“We know that meeting the environmental crisis requires urgent action. But we’ve come to realize, sometimes painfully, that it’s easy to repeat the conceptual mistakes of ages past, and to overlook older wisdom. This book will help—help a lot!”—Ben McKibben, author of The End of Nature
Enlightening and valuable
“An enlightening and valuable survey of ecological
thought throughout the ages—massive in scope—that makes clear why
preservation of the earth is our only essential task.”—Kirkpatrick Sale,
author of Dwellers in the Land
Earthy and approachable
“For all its learning, this book is earthy
and approachable, and I think essential. No similar guide exists,
no ecologist can fail to deepen the roots of her understanding...”—Walter
Schwarz, The Guardian
An extraordinary book of great learning and intellectual insight
“Nature’s Web will do much to reconnect
us to our roots and help us develop a rather more convincing ethical
foundation to the initiatives we are involved in. It’s an extraordinary
book, of great learning and intellectual insight...written at a cracking
pace to cover the whole gamut of the history of ideas.”—Jonathon Porritt,
Resurgence
Clearly written and highly documented
“An important contribution to the development
of a new ecological world view.... This clearly written and highly
documented encyclopedic work...deserves to be a standard work.”—Edward
Goldsmith, The Ecologist
Powerful and intellectual
This powerful book provides the
first comprehensive overview of the intellectual roots of the worldwide
environmental movement—from ancient religions and philosophies to modern
science and ethics—and synthesizes them into a new philosophy of nature
in which to ground our moral values and social action.
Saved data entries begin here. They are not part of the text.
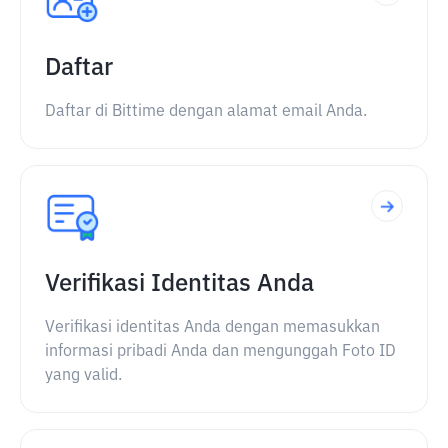
Daftar
Daftar di Bittime dengan alamat email Anda.
Verifikasi Identitas Anda
Verifikasi identitas Anda dengan memasukkan
informasi pribadi Anda dan mengunggah Foto ID
yang valid.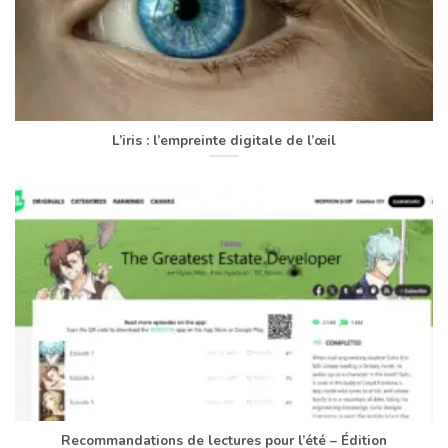
L’iris : l’empreinte digitale de l’œil
Recommandations de lectures pour l’été – Édition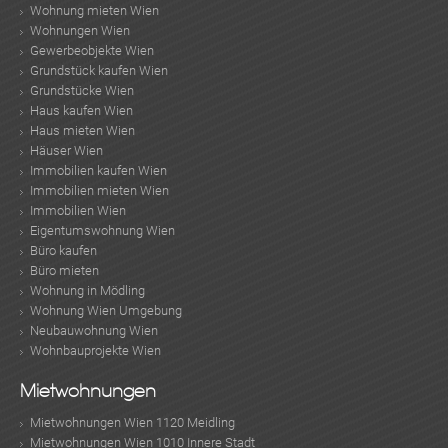
Wohnung mieten Wien
Wohnungen Wien
Gewerbeobjekte Wien
Grundstück kaufen Wien
Grundstücke Wien
TE
Haus kaufen Wien
Haus mieten Wien
Häuser Wien
Immobilien kaufen Wien
Immobilien mieten Wien
Immobilien Wien
Eigentumswohnung Wien
Büro kaufen
Büro mieten
Wohnung in Mödling
Wohnung Wien Umgebung
Neubauwohnung Wien
Wohnbauprojekte Wien
KLIS
Mietwohnungen
Mietwohnungen Wien 1120 Meidling
Mietwohnungen Wien 1010 Innere Stadt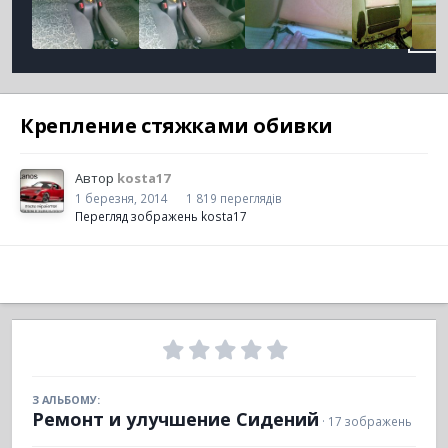
Крепление стяжками обивки
Автор
kosta17
1 березня, 2014
1 819 переглядів
Перегляд зображень kosta17
З АЛЬБОМУ:
Ремонт и улучшение Сидений
· 17 зображень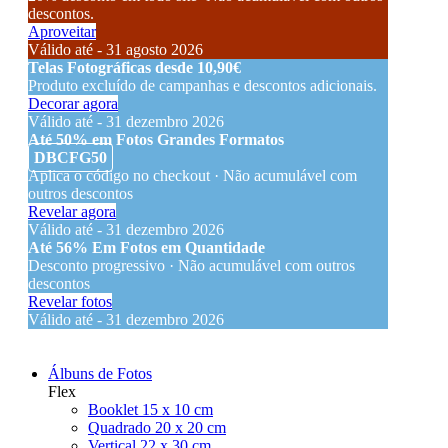
descontos.
Aproveitar
Válido até - 31 agosto 2026
Telas Fotográficas desde 10,90€
Produto excluído de campanhas e descontos adicionais.
Decorar agora
Válido até - 31 dezembro 2026
Até 50% em Fotos Grandes Formatos
DBCFG50
Aplica o código no checkout · Não acumulável com
outros descontos
Revelar agora
Válido até - 31 dezembro 2026
Até 56% Em Fotos em Quantidade
Desconto progressivo · Não acumulável com outros
descontos
Revelar fotos
Válido até - 31 dezembro 2026
Álbuns de Fotos
Flex
Booklet 15 x 10 cm
Quadrado 20 x 20 cm
Vertical 22 x 30 cm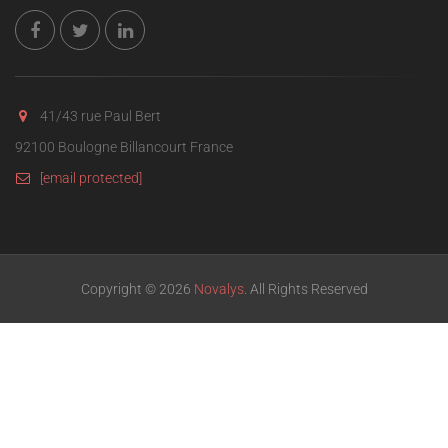
41/43 rue Paul Bert
92100 Boulogne Billancourt France
[email protected]
Copyright © 2026
Novalys
. All Rights Reserved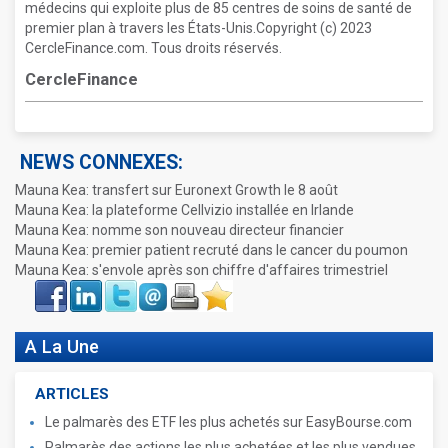
médecins qui exploite plus de 85 centres de soins de santé de
premier plan à travers les États-Unis.Copyright (c) 2023
CercleFinance.com. Tous droits réservés.
CercleFinance
NEWS CONNEXES:
Mauna Kea: transfert sur Euronext Growth le 8 août
Mauna Kea: la plateforme Cellvizio installée en Irlande
Mauna Kea: nomme son nouveau directeur financier
Mauna Kea: premier patient recruté dans le cancer du poumon
Mauna Kea: s'envole après son chiffre d'affaires trimestriel
Face
LinkIn
Twitter
Envoyer
Imprimer
Favoris
book
A La Une
ARTICLES
Le palmarès des ETF les plus achetés sur EasyBourse.com
Palmarès des actions les plus achetées et les plus vendues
It traces the origins
and evolution of the dominant worldview that has built our industrial,
technocratic, man-centered civilization, and brought us to the current
ecological crisis.
At the same time, it uncovers an alternative
cultural tradition in the world’s different religions and philosophies
and describes how these ideas are now surfacing and coalescing to form
an ecological sensibility and a new vision of nature which recognizes the
inter-relatedness of all living things.
Finally, this book integrates
these varied traditions with modem physics and the science of ecology into
a larger philosophical whole that provides the environmental movement with
a comprehensive vision of an organic and sustainable society in harmony
with nature.
As ecological disasters
continue to threaten our planet, becoming worse with every passing moment
of indifference, it has become clear that we must take action. We must
change our relationship with nature, and return to the days when our lives
were intimately connected to and dependent upon the natural world. Nature’s
Web lays the foundations for that change by explaining where our complex
ideas about nature come from, why they are wrong, and what we can do to
change them.
Edward Goldsmith of The
Ecologist writes that Nature’s Web is an “important contribution
to the development of a new ecological worldview . . . [that] deserves
to be a standard work.” Bill McKibben affirms that “This book will help
- help a lot.”
PETER MARSHALL has a doctorate in the History of Ideas and has taught philosophy and literature at several British universities. His previous books include William Goodwin, Journey Through Tanzania, Into Cuba, Cuba Libre: Breaking the Chains?, William Blake: Visionary Anarchist, and Demanding the Impossible: A History of Anarchism. He lives in Gwynned, Wales.